Their best theory on Tuesday was that they were looking at birds, which made me want to hide out inside for a few hours. Today, though, they think they have a better answer: migrating butterflies.
The folks in the Boulder meteorology office originally had ruled out insects, since they "rarely produce such a coherent radar signature."
But they realized later, with the help of social media users, that a loosely spaced group of insects with big wings actually could show up if they were all flying in the same direction.
"Migrating butterflies in high quantities explains it," they posted. And we sure do have a lot of those right now.
It's migration season for the painted lady butterfly, the orange-and-black beauties that are making the journey right now from north to south. Their populations travel between the southwestern United States/northern Mexico and the central U.S., according to The Prairie Ecologist.
The butterflies appeared to cover an area about 70 miles wide and to float along winds to the northwest on Tuesday. That was another big clue, as migratory birds would likely have been headed straight south. Butterflies can take a less direct route, following the winds.

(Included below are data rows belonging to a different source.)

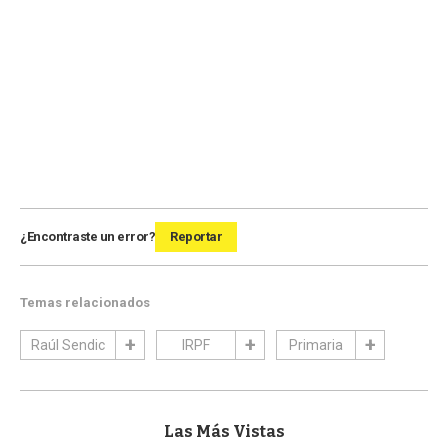
¿Encontraste un error?
Reportar
Temas relacionados
Raúl Sendic
IRPF
Primaria
Las Más Vistas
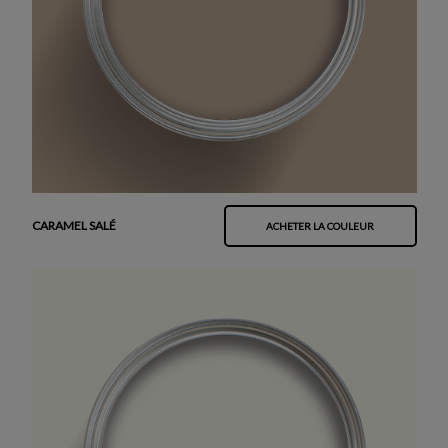
CARAMEL SALÉ
ACHETER LA COULEUR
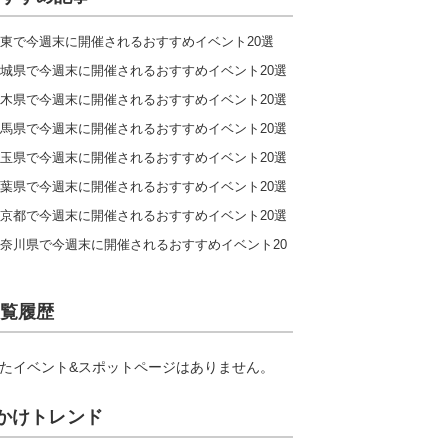
東で今週末に開催されるおすすめイベント20選
城県で今週末に開催されるおすすめイベント20選
木県で今週末に開催されるおすすめイベント20選
馬県で今週末に開催されるおすすめイベント20選
玉県で今週末に開催されるおすすめイベント20選
葉県で今週末に開催されるおすすめイベント20選
京都で今週末に開催されるおすすめイベント20選
奈川県で今週末に開催されるおすすめイベント20
覧履歴
たイベント&スポットページはありません。
かけトレンド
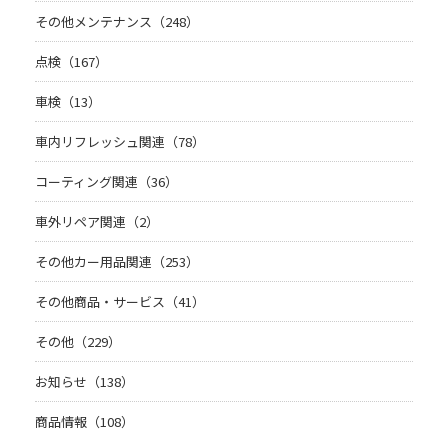
その他メンテナンス（248）
点検（167）
車検（13）
車内リフレッシュ関連（78）
コーティング関連（36）
車外リペア関連（2）
その他カー用品関連（253）
その他商品・サービス（41）
その他（229）
お知らせ（138）
商品情報（108）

The painted ladies have descended on Denver in the last few weeks in unusually large numbers, feeding on flowers and flying in groups.
Sarah Garrett, a lepidopterist at the Butterfly Pavilion in Westminster, Colorado, said people from as far away as the Dakotas have called to report seeing the butterflies, whose population typically surges with plentiful flowers.
Research on painted ladies in North America is limited, but scientists believe they migrate to the southwestern United States and northwestern Mexico in the fall. In Europe, studies using radio tracking have shown they migrate south from Europe to Africa in the fall and return in the spring.
Studies also show that the larger monarch butterflies often use wind to their advantage and glide on currents for periods of time as they migrate, Garrett said. The longest single-day flight by a monarch was longer than 250 miles, according to the U.S. Forest Service.
The Associated Press contributed to this report.